İBB soruşturmasının "hukuki dayanaktan uzak, içeriği itibarıyla spekülatif, çelişkili tanık beyanlarına dayalı ve siyasi intikam aracı" olarak nitelenen raporda; özellikle gizli tanıkların ifadelerinin "duydum", "şöyle söyleniyor", "böyle olduğu konuşuluyordu" gibi subjektif anlatımlarla sınırlı olduğu, maddi delille desteklenmediği ve soruşturmanın bir iddianame düzenlenebilmesi için asgari koşulları yerine getirmediği vurgulandı. Raporda ayrıca, İmamoğlu’nun tutuklandığı 23 Mart 2025’te, 15 buçuk milyon yurttaşın oyuyla CHP’nin cumhurbaşkanı adayı olarak ilan edildiği belirtilirken İmamoğlu hakkında İBB Başkanı olduğu 2019 yılından bu yana açılan davalar da sıralandı.
"Mehmet Murat Çalık lösemi riskiyle halen tutuklu"

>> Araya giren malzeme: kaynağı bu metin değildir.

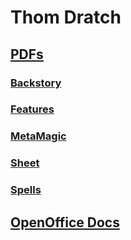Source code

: # Thom Dratch

## [PDFs](https://github.com/pparocza/GHDnD/tree/PC/thom-dratch/Characters/PC/PC_Sorcerer/PC_SHEET_Sorcerer/PDF)

### [Backstory](https://github.com/pparocza/GHDnD/blob/PC/thom-dratch/Characters/PC/PC_Sorcerer/PC_SHEET_Sorcerer/PDF/PC_BSTR_Sorcerer.pdf)
### [Features](https://github.com/pparocza/GHDnD/blob/PC/thom-dratch/Characters/PC/PC_Sorcerer/PC_SHEET_Sorcerer/PDF/PC_FEATURES_Sorcerer.pdf)
### [MetaMagic](https://github.com/pparocza/GHDnD/blob/PC/thom-dratch/Characters/PC/PC_Sorcerer/PC_SHEET_Sorcerer/PDF/PC_MTMGC_Sorcerer.pdf)
### [Sheet](https://github.com/pparocza/GHDnD/blob/PC/thom-dratch/Characters/PC/PC_Sorcerer/PC_SHEET_Sorcerer/PDF/PC_SHEET_Sorcerer.pdf)
### [Spells](https://github.com/pparocza/GHDnD/blob/PC/thom-dratch/Characters/PC/PC_Sorcerer/PC_SHEET_Sorcerer/PDF/PC_SPELLS_Sorcerer.pdf)

## [OpenOffice Docs](https://github.com/pparocza/GHDnD/tree/PC/thom-dratch/Characters/PC/PC_Sorcerer/PC_SHEET_Sorcerer/Doc)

19 Mart operasyonları ve sonrasında gözaltına alınıp tutuklanan Beylikdüzü Belediye Başkanı Mehmet Murat Çalık ve Ekrem İmamoğlu’nun çalışma arkadaşlarına yönelik hak ihlalleri de raporda yer aldı. Raporda; masumiyet karinesini, Anayasa’yı ve yasaları hiçe sayarak verildiği ifade edilen tutuklama kararlarının bir cezalandırmaya dönüşmenin ötesinde, açıkça bir tecrit ve yıldırma yöntemi olarak da kullanıldığı ifade edilerek, şöyle denildi:
"Beylikdüzü Belediye Başkanı Mehmet Murat Çalık cezaevi koşullarında lösemi hastalığının nüksetmesi riskiyle halen tutuklu. İBB Özel Kalem Müdürü Kadriye Kasapoğlu, hakkında adli kontrol tedbiri uygulanırken oğlunun doğum gününde tutuklandı, cezaevindeki ilk haftasında yerleştirildiği pis koğuşu temizledikten sonra her gün yeniden koğuşu değiştirildi. Medya A.Ş. eski genel müdürü İpek Elif Atayman 72 gün tek kişilik hücrede tutulduktan sonra Silivri’den Afyonkarahisar’a 7,5 saat boyunca kelepçeli halde tutularak zırhlı kabinde sevk edildi. Nikahını cezaevinde kıymak zorunda kalan İstanbul Planlama Ajansı (İPA) Başkanı Buğra Gökçe’ye nikah fotoğrafları dahi aylardır verilmedi. İBB İmar Müdürü Ramazan Gülten, eşinin riskli gebeliği döneminde tutuklandı, doğuma katılmasına izin verilmediği için kızı Maya’yı ilk kez açık görüşte kucağına aldı."
Gül Çiftci: "Halkın emanetine sahip çıkmak boynumuzun borcudur"
Rapora ilişkin değerlendirmelerde bulunan Hukuk ve Seçim İşlerinden Sorumlu Genel Başkan Yardımcısı Gül Çiftci, şunları kaydetti:
"30 Ekim’den bu yana CHP, bir yargı kıskacına alınmak istendi. Esenyurt Belediye Başkanımız Prof. Dr. Ahmet Özer geçtiğimiz yıl bugün tutuklandı ve yerine kayyum atandı. Ardından operasyonlar devam etti. AKP sandıkta yenemediği CHP’yi yargı kararlarıyla yenmeye, saf dışı bırakmaya çalışıyor. Bu rapor da bu bağlamda son bir yılın özeti olma özelliğini taşıyor. En başından bu yana tüm belediye başkanlarımızın, belediye bürokratlarımızın ve yol arkadaşlarımızın yanındayız. Bundan sonra da aynı şekilde yanlarında olacağız. Halkın emanetine, yani sandıktan çıkan iradeye sahip çıkmak boynumuzun borcudur. Tüm baskılar son bulup ülkemizde tam anlamıyla demokratik bir hukuk devleti tesis edilene kadar, yılmadan, geri adım atmadan mücadeleye devam edeceğiz."